Premières observations
« Après quatre récoltes, l’impression générale est bonne, commente M. Morineau. Globalement, les rendements ne sont pas impactés par ce mode de gestion en bandes. Ils sont plutôt toujours aussi bons. » Ce système a aussi permis de valider des pratiques en limitant l’influence climatique vu qu’il y a une forme de répétition dans la rotation avec une année de décalage. D’un point de vue biodiversité et développement de services écosystémiques, le recul est encore faible mais il n’y a pas plus de dégâts en culture que dans les parcelles en conduite classique. « Nos observations montrent qu’il y a de la vie à tous moments grâce à ce système. Nous n’avons pas de suivi scientifique mais il serait intéressant d’avoir des informations quantitatives et qualitatives sur la biodiversité », ajoute M. Morineau. Un apiculteur a installé des ruches en lisière de cette parcelle et, selon ses dires, il a augmenté sa production de miel. La continuité et la diversité florales y sont certainement pour quelque chose. En bio, une attention toute particulière est évidemment portée sur le salissement. Tous les leviers sont employés pour limiter la pression : diversification des familles et espèces cultivées, associations de cultures, intégration d’espèces dites « nettoyantes » comme le sarrasin ou le chanvre, couverture du sol en continu, limitation du travail du sol et semis direct dès que possible. Surtout, le semis direct est effectué à 5-6 km/h, pas plus, afin d’éviter une remise en germination. Après quatre récoltes, la parcelle n’est globalement pas plus sale qu’une autre.

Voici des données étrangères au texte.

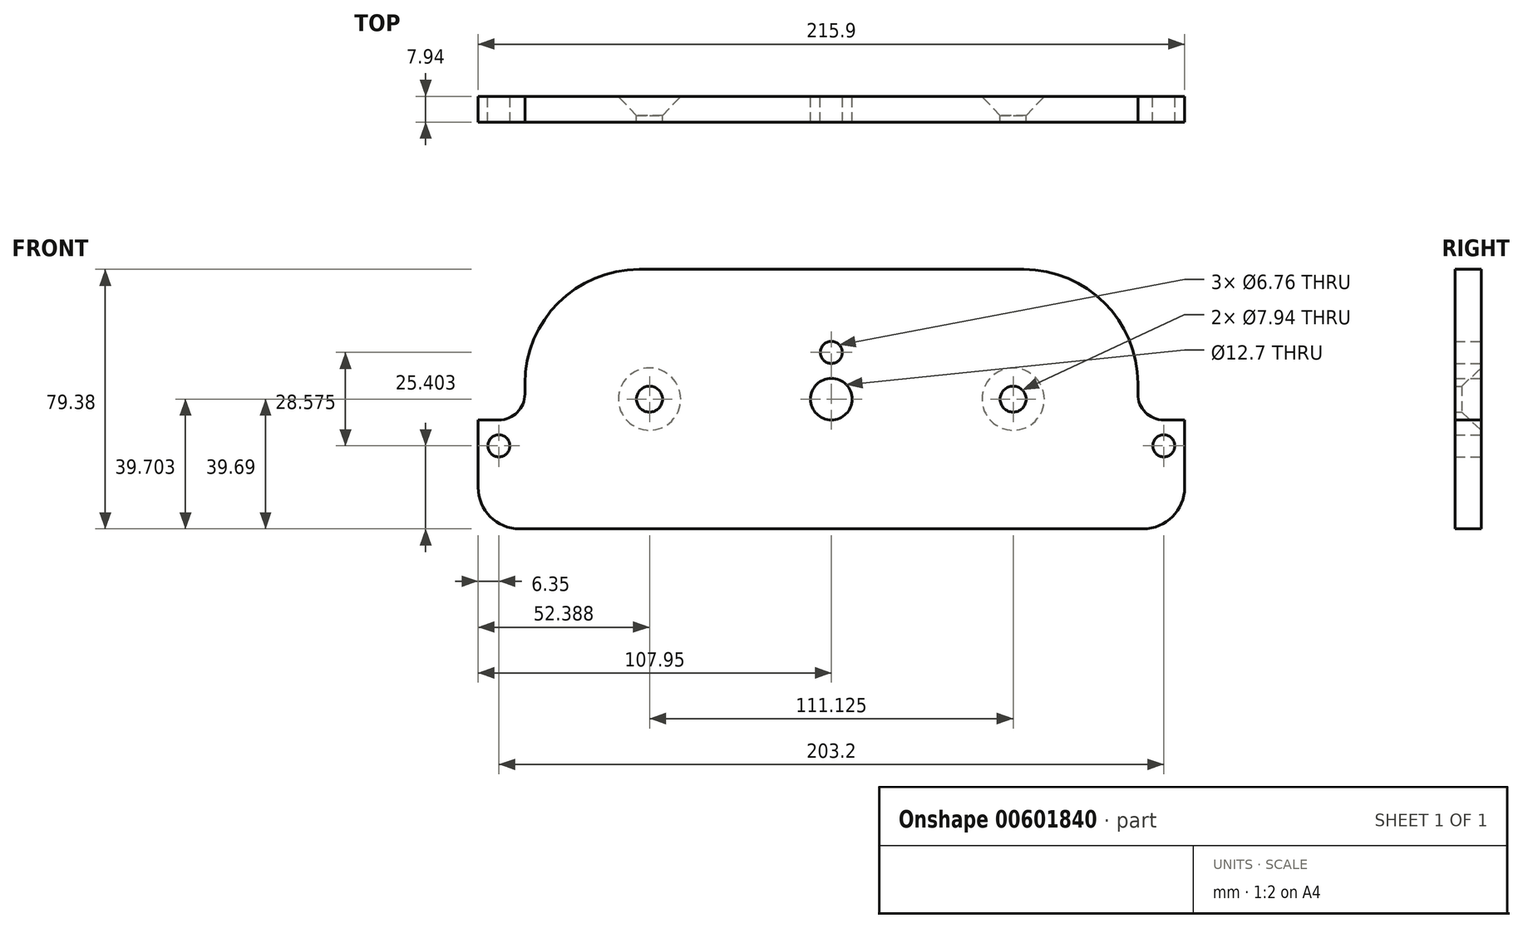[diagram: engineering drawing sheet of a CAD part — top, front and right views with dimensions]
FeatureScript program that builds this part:
annotation { "Feature Type Name" : "Feature", "Feature Type Description" : "" }
export const myFeature = defineFeature(function(context is Context, id is Id, definition is map)
    precondition{}
    {
        {
            var Q0;
            Q0=qCreatedBy(makeId("Front.planeOp"),FACE);
            var sketch = newSketch(context, id + "F0", { "sketchPlane" : qUnion([Q0])});
            skLineSegment(sketch, "E0", {"start": v(-107.95, -33.34) * mm, "end": v(107.95, -33.34) * mm});
            skLineSegment(sketch, "E1", {"start": v(107.95, -33.34) * mm, "end": v(107.95, 0) * mm});
            skLineSegment(sketch, "E2", {"start": v(107.95, 0) * mm, "end": v(93.66, 0) * mm});
            skLineSegment(sketch, "E3", {"start": v(93.66, 0) * mm, "end": v(93.66, 46.04) * mm});
            skLineSegment(sketch, "E4", {"start": v(93.66, 46.04) * mm, "end": v(-93.66, 46.04) * mm});
            skLineSegment(sketch, "E5", {"start": v(-93.66, 46.04) * mm, "end": v(-93.66, 0) * mm});
            skLineSegment(sketch, "E6", {"start": v(-93.66, 0) * mm, "end": v(-107.95, 0) * mm});
            skLineSegment(sketch, "E7", {"start": v(-107.95, -33.34) * mm, "end": v(-107.95, 0) * mm});
            skPoint(sketch, "E8", {"position": v(-101.6, -7.94) * mm});
            skPoint(sketch, "E9", {"position": v(101.6, -7.94) * mm});
            skPoint(sketch, "E10", {"position": v(0, 20.64) * mm});
            skPoint(sketch, "E11", {"position": v(0, 6.35) * mm});
            skPoint(sketch, "E12", {"position": v(55.56, 6.36) * mm});
            skPoint(sketch, "E13", {"position": v(-55.56, 6.36) * mm});
            skSolve(sketch);
        }
        {
            var Q0;
            Q0=makeQuery(id+"F0.imprint","IMPRINT",FACE,{"disambiguationData":[TD([[makeQuery(id+"F0.imprint","IMPRINT",EDGE,{"derivedFrom":sQuery(id+"F0.wireOp",EDGE,"E0")}),1.0]])]});
            extrude(context, id + "F1", {"entities" : qUnion([Q0]), "depth" : 7.94 * mm, "offsetDistance" : 25.4 * mm});
        }
        {
            var Q0;
            Q0=makeQuery(id+"F1.opExtrude","SWEPT_EDGE",EDGE,{"disambiguationData":[OSD([sQuery(id+"F0.wireOp",EDGE,"E4"),sQuery(id+"F0.wireOp",EDGE,"E5")])]});
            var Q1;
            Q1=makeQuery(id+"F1.opExtrude","SWEPT_EDGE",EDGE,{"disambiguationData":[OSD([sQuery(id+"F0.wireOp",EDGE,"E3"),sQuery(id+"F0.wireOp",EDGE,"E4")])]});
            fillet(context, id + "F2", {"entities" : qUnion([Q0, Q1]), "radius" : 34.92 * mm, "tangentPropagation" : true, "allowEdgeOverflow" : false});
        }
        {
            var Q0;
            Q0=makeQuery(id+"F1.opExtrude","SWEPT_EDGE",EDGE,{"disambiguationData":[OSD([sQuery(id+"F0.wireOp",EDGE,"E0"),sQuery(id+"F0.wireOp",EDGE,"E7")])]});
            var Q1;
            Q1=makeQuery(id+"F1.opExtrude","SWEPT_EDGE",EDGE,{"disambiguationData":[OSD([sQuery(id+"F0.wireOp",EDGE,"E0"),sQuery(id+"F0.wireOp",EDGE,"E1")])]});
            fillet(context, id + "F3", {"entities" : qUnion([Q0, Q1]), "radius" : 12.7 * mm, "tangentPropagation" : true, "allowEdgeOverflow" : false});
        }
        {
            var Q0;
            Q0=sQuery(id+"F0.wireOp",VERTEX,"E8");
            var Q1;
            Q1=sQuery(id+"F0.wireOp",VERTEX,"E9");
            var Q2;
            Q2=makeQuery(id+"F1.opExtrude","SWEPT_BODY",BODY,{"disambiguationData":[OSD([sQuery(id+"F0.wireOp",EDGE,"E0"),sQuery(id+"F0.wireOp",EDGE,"E1"),sQuery(id+"F0.wireOp",EDGE,"E2"),sQuery(id+"F0.wireOp",EDGE,"E3"),sQuery(id+"F0.wireOp",EDGE,"E4"),sQuery(id+"F0.wireOp",EDGE,"E5"),sQuery(id+"F0.wireOp",EDGE,"E6"),sQuery(id+"F0.wireOp",EDGE,"E7")])]});
            hole(context, id + "F4", {"style" : HoleStyle.SIMPLE, "endStyle" : HoleEndStyle.THROUGH, "oppositeDirection" : true, "standardTappedOrClearance" : lookupTablePath({ "standard" : "ANSI", "fit" : "Normal (ASME)", "size" : "1/4", "type" : "Clearance" }), "standardBlindInLast" : lookupTablePath({ "fit" : "Free", "standard" : "ANSI", "size" : "1/4", "type" : "Clearance" }), "holeDiameter" : 6.76 * mm, "majorDiameter" : 6.35 * mm, "isTappedThrough" : true, "tappedDepth" : 12.7 * mm, "tapClearance" : 3, "locations" : qUnion([Q0, Q1]), "scope" : qUnion([Q2])});
        }
        {
            var Q0;
            Q0=sQuery(id+"F0.wireOp",VERTEX,"E10");
            var Q1;
            Q1=makeQuery(id+"F1.opExtrude","SWEPT_BODY",BODY,{"disambiguationData":[OSD([sQuery(id+"F0.wireOp",EDGE,"E0"),sQuery(id+"F0.wireOp",EDGE,"E1"),sQuery(id+"F0.wireOp",EDGE,"E2"),sQuery(id+"F0.wireOp",EDGE,"E3"),sQuery(id+"F0.wireOp",EDGE,"E4"),sQuery(id+"F0.wireOp",EDGE,"E5"),sQuery(id+"F0.wireOp",EDGE,"E6"),sQuery(id+"F0.wireOp",EDGE,"E7")])]});
            hole(context, id + "F5", {"style" : HoleStyle.SIMPLE, "endStyle" : HoleEndStyle.THROUGH, "oppositeDirection" : true, "standardTappedOrClearance" : lookupTablePath({ "standard" : "ANSI", "fit" : "Normal (ASME)", "size" : "1/4", "type" : "Clearance" }), "standardBlindInLast" : lookupTablePath({ "fit" : "Free", "standard" : "ANSI", "size" : "1/4", "type" : "Clearance" }), "holeDiameter" : 6.76 * mm, "majorDiameter" : 6.35 * mm, "isTappedThrough" : true, "tappedDepth" : 12.7 * mm, "tapClearance" : 3, "locations" : qUnion([Q0]), "scope" : qUnion([Q1])});
        }
        {
            var Q0;
            Q0=sQuery(id+"F0.wireOp",VERTEX,"E11");
            var Q1;
            Q1=makeQuery(id+"F1.opExtrude","SWEPT_BODY",BODY,{"disambiguationData":[OSD([sQuery(id+"F0.wireOp",EDGE,"E0"),sQuery(id+"F0.wireOp",EDGE,"E1"),sQuery(id+"F0.wireOp",EDGE,"E2"),sQuery(id+"F0.wireOp",EDGE,"E3"),sQuery(id+"F0.wireOp",EDGE,"E4"),sQuery(id+"F0.wireOp",EDGE,"E5"),sQuery(id+"F0.wireOp",EDGE,"E6"),sQuery(id+"F0.wireOp",EDGE,"E7")])]});
            hole(context, id + "F6", {"style" : HoleStyle.SIMPLE, "endStyle" : HoleEndStyle.THROUGH, "oppositeDirection" : true, "holeDiameter" : 12.7 * mm, "majorDiameter" : 6.35 * mm, "isTappedThrough" : true, "tappedDepth" : 12.7 * mm, "tapClearance" : 3, "locations" : qUnion([Q0]), "scope" : qUnion([Q1])});
        }
        {
            var Q0;
            Q0=makeQuery(id+"F1.opExtrude","SWEPT_EDGE",EDGE,{"disambiguationData":[OSD([sQuery(id+"F0.wireOp",EDGE,"E5"),sQuery(id+"F0.wireOp",EDGE,"E6")])]});
            var Q1;
            Q1=makeQuery(id+"F1.opExtrude","SWEPT_EDGE",EDGE,{"disambiguationData":[OSD([sQuery(id+"F0.wireOp",EDGE,"E2"),sQuery(id+"F0.wireOp",EDGE,"E3")])]});
            fillet(context, id + "F7", {"entities" : qUnion([Q0, Q1]), "radius" : 7.94 * mm, "tangentPropagation" : true, "allowEdgeOverflow" : false});
        }
        {
            var Q0;
            Q0=sQuery(id+"F0.wireOp",VERTEX,"E13");
            var Q1;
            Q1=sQuery(id+"F0.wireOp",VERTEX,"E12");
            var Q2;
            Q2=makeQuery(id+"F1.opExtrude","SWEPT_BODY",BODY,{"disambiguationData":[OSD([sQuery(id+"F0.wireOp",EDGE,"E0"),sQuery(id+"F0.wireOp",EDGE,"E1"),sQuery(id+"F0.wireOp",EDGE,"E2"),sQuery(id+"F0.wireOp",EDGE,"E3"),sQuery(id+"F0.wireOp",EDGE,"E4"),sQuery(id+"F0.wireOp",EDGE,"E5"),sQuery(id+"F0.wireOp",EDGE,"E6"),sQuery(id+"F0.wireOp",EDGE,"E7")])]});
            hole(context, id + "F8", {"style" : HoleStyle.C_SINK, "endStyle" : HoleEndStyle.THROUGH, "oppositeDirection" : true, "holeDiameter" : 7.94 * mm, "cSinkDiameter" : 19.05 * mm, "cSinkAngle" : 86 * degree, "majorDiameter" : 6.35 * mm, "isTappedThrough" : true, "tappedDepth" : 12.7 * mm, "tapClearance" : 3, "locations" : qUnion([Q0, Q1]), "scope" : qUnion([Q2])});
        }
    });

Enfin, pour ce qui est de l’organisation du travail, à l’heure actuelle, les bouts de champs et bordures ne sont pas pleinement satisfaisants. « Ils sont un peu la bête noire de la pratique. Une grande bande enherbée est mise en place du côté de la ferme. De l’autre côté, c’est une des espèces cultivées qui est en place mais le passage du matériel entraîne des pertes de rendement dans cette zone », commente M. Morineau. La gestion de la bordure entre chaque bande peut aussi apporter quelques difficultés avec des risques de pollutions croisées, notamment avec le ray-grass qui était déjà un des soucis de la ferme avant le passage en bio. Cette gestion en bandes, même si elle n’est pas sans difficultés, est déjà une réussite avec des résultats techniques qui sont au rendez-vous. Sans vraiment de comparaisons et de résultats, il est difficile d’attester l’impact bénéfique sur la biodiversité, même si quelques indicateurs semblent positifs. La question se pose aujourd’hui de la transférer à d’autres parcelles de l’exploitation.